Im Mai desselben Jahrs war der Kaiser nach Avignon gekommen und hatte hier mit dem Papst einen Plan zur Ausrottung der Banden gefaßt. Man wollte sie aus Frankreich und Italien entfernen, indem man sie gegen die Türken ziehen ließ. Der Papst trug Albornoz auf, sie dazu zu überreden; aber die Soldkapitäne lachten den Kaiser und den Papst aus. Während des Winters setzte sich die Kompanie Annichinos in Sutri fest und verheerte mit Feuer und Schwert die Sabina und Tuszien. Im folgenden Jahr erlitt die Campagna das gleiche Schicksal durch die Bande Hawkwoods, welche von Neapel über den Liris drang. Römische Gesandte beschworen den Papst, zurückzukehren und die Hauptstadt der Christenheit vor dem Untergange zu retten. Urban V. erließ am 13. April 1366 eine Bannbulle wider die Kompanien, den Auswurf aller Nationen, welche im Begriff seien, die Kirche, die Könige und Fürsten aus ihren Ländern zu verdrängen und darin ihren bleibenden Sitz zu nehmen. Er forderte die Soldkapitäne auf, innerhalb bestimmter Frist ihre Banden aufzulösen und die besetzten Städte herauszugeben; er verbot allen Fürsten und Republiken, sie in Dienst zu nehmen, und allen Herren und Gemeinen, unter ihren Fahnen zu dienen. Er erklärte alle Mitglieder einer Kompanie bis ins vierte Glied für infam. Er rief in Verzweiflung den Kaiser, die Fürsten und Bischöfe, die Städte und Völker der Welt auf, sich zur Ausrottung der furchtbaren Horden zu verbünden und verhieß dafür vollkommene Absolution.
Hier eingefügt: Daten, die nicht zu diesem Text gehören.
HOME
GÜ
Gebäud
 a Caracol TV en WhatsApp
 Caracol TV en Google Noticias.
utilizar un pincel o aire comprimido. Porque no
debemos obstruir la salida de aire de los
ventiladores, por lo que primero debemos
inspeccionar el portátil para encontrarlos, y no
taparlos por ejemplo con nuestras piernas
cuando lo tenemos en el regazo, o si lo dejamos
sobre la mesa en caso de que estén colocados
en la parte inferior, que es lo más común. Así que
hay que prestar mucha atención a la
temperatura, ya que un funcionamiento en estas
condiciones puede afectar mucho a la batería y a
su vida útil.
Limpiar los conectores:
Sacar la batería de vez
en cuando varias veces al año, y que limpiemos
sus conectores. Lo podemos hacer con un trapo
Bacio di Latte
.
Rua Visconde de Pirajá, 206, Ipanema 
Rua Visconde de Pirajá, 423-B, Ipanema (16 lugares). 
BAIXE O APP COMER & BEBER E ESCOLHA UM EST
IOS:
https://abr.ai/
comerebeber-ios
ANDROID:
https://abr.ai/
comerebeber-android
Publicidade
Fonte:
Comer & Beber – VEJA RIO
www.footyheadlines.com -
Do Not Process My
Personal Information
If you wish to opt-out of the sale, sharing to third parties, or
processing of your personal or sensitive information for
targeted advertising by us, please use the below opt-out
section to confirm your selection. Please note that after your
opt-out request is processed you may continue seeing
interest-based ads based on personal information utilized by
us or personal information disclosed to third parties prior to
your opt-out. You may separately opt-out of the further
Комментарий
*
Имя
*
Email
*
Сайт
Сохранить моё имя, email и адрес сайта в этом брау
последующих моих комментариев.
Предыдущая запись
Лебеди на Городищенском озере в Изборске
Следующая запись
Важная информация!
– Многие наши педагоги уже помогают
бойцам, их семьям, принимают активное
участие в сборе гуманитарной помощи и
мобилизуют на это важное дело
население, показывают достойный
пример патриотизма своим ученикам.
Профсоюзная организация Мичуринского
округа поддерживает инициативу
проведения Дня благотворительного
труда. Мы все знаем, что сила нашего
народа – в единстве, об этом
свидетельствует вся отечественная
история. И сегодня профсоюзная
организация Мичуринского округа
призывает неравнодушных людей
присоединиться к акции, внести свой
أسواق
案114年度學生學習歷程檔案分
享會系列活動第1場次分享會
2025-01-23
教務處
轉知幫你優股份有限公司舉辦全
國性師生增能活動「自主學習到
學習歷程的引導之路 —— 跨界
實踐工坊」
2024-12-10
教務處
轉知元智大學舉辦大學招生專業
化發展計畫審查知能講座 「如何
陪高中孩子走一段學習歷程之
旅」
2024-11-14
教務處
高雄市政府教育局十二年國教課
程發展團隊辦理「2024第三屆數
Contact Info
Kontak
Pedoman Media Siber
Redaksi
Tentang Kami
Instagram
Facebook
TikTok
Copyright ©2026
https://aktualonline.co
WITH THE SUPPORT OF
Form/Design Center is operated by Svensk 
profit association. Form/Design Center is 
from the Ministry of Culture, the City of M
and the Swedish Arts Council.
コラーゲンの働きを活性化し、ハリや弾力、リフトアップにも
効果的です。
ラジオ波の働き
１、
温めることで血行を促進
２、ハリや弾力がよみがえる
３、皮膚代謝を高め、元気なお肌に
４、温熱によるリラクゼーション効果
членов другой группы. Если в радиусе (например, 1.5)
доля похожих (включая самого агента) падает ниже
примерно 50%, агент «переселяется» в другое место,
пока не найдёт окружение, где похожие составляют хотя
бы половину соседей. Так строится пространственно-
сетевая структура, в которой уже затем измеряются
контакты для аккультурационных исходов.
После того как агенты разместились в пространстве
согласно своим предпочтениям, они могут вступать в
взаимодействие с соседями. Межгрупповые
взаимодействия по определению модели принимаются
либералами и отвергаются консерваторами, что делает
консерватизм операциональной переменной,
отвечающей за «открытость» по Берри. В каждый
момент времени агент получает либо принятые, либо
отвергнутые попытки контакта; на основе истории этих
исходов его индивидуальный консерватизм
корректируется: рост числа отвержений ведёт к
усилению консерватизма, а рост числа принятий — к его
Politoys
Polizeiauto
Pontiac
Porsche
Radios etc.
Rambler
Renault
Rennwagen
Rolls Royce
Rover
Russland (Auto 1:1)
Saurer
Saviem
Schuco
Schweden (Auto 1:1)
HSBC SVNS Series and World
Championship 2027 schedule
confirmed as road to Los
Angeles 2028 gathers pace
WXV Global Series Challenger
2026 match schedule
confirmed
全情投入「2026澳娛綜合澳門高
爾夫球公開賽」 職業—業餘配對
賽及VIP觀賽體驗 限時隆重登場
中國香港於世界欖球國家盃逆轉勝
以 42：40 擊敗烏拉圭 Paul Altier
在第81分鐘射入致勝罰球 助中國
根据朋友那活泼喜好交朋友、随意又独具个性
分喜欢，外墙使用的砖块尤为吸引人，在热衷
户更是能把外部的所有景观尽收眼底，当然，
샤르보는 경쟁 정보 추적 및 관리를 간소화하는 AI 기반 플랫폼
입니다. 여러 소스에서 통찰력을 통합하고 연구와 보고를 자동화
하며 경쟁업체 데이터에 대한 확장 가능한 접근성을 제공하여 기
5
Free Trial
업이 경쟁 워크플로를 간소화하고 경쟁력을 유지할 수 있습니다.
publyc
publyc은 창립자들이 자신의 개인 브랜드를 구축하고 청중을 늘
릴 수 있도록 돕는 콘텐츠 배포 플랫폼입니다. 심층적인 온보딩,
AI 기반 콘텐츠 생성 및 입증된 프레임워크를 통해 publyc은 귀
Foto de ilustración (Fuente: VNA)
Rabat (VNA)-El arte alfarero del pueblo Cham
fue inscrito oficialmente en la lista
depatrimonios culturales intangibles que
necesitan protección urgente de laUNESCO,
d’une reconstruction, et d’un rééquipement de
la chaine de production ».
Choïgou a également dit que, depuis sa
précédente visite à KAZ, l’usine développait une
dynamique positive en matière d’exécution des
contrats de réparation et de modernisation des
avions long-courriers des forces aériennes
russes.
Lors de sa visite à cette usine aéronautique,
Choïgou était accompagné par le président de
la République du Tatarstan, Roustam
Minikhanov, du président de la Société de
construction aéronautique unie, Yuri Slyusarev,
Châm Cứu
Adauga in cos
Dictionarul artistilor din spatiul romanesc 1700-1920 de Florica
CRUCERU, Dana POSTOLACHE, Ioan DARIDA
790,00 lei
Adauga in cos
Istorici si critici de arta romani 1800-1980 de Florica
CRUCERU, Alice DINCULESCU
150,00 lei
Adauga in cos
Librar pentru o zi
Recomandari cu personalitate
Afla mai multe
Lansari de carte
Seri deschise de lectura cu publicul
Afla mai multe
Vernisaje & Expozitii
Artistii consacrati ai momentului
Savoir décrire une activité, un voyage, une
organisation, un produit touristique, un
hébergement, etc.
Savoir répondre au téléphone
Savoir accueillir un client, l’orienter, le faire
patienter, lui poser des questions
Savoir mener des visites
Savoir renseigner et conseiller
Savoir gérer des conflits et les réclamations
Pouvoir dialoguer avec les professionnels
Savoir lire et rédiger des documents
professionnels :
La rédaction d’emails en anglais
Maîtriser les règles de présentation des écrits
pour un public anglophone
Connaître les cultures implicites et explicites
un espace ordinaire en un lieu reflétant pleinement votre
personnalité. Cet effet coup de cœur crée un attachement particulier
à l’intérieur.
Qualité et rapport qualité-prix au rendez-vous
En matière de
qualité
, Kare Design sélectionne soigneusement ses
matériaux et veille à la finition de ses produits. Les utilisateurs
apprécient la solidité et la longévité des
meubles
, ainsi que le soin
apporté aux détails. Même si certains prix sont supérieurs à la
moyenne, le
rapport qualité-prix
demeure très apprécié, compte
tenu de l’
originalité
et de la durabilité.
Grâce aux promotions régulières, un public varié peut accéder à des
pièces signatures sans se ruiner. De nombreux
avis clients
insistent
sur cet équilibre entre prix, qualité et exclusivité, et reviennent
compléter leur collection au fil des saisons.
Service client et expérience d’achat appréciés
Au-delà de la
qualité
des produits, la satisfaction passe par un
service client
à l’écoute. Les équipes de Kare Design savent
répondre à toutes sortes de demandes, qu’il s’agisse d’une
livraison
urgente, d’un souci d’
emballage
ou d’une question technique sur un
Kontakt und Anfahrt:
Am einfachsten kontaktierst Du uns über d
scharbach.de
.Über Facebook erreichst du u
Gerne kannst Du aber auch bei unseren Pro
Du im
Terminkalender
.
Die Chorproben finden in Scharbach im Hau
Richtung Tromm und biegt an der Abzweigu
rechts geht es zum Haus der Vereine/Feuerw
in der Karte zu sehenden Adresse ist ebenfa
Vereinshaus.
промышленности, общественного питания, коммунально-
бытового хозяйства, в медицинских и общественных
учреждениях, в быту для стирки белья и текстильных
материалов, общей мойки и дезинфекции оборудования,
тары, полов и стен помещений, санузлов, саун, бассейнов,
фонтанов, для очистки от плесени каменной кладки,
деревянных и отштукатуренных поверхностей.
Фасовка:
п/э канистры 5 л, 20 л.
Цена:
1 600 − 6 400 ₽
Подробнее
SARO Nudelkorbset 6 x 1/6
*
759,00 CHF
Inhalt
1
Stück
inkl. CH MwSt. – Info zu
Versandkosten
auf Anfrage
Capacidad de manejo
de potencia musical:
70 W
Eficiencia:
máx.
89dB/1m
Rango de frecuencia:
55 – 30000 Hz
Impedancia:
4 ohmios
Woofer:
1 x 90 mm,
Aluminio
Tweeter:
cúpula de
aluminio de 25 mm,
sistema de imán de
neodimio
Die Bulle wurde von allen Kanzeln Italiens verlesen, und die Bandenführer antworteten ihr hohnlachend mit neuen Freveltaten. Die Glücksritter wußten, daß ihre Macht viel zu groß war, um durch einen Bannstrahl erschüttert zu werden, und daß ihr Dienst von Tyrannen und Republiken, ja von der Kirche selbst nicht mehr entbehrt werden konnte. Sie fürchteten kaum die Liga, welche der Papst vereinigte; denn sie kannten zu gut die Keime des Zerfalls, die jedes Bündnis dieser Art in sich trug. Am 19. September 1366 wurde die italienische Liga auf einem Städtekongreß zu Florenz abgeschlossen, unter dem Vorsitz päpstlicher Legaten. Sie umfaßte den Kirchenstaat, Neapel und Toskana; auch das römische Volk, welches noch keine Gesandten geschickt hatte, sollte eintreten. Aber dieser Bund löste sich schon im Dezember 1367 auf, weil das eifersüchtige Florenz gegen den Beitritt des Kaisers Einspruch erhob.